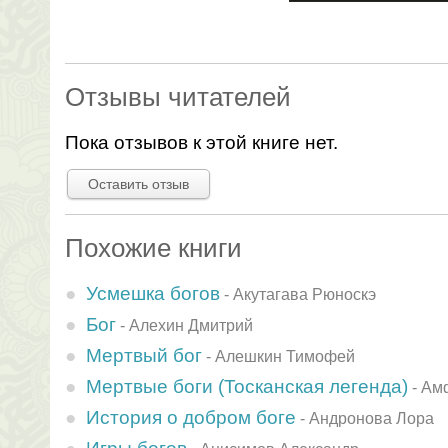
Отзывы читателей
Пока отзывов к этой книге нет.
Оставить отзыв
Похожие книги
Усмешка богов
-
Акутагава Рюноскэ
Бог
-
Алехин Дмитрий
Меpтвый бог
-
Алешкин Тимофей
Мертвые боги (Тосканская легенда)
-
Амф
История о добром боге
-
Андронова Лора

··········

* Instructions for the task
Copy every line above word for word, omitting the picture.

* Output below
Отзывы читателей
Пока отзывов к этой книге нет.
Оставить отзыв
Похожие книги
Усмешка богов
-
Акутагава Рюноскэ
Бог
-
Алехин Дмитрий
Меpтвый бог
-
Алешкин Тимофей
Мертвые боги (Тосканская легенда)
-
Амф
История о добром боге
-
Андронова Лора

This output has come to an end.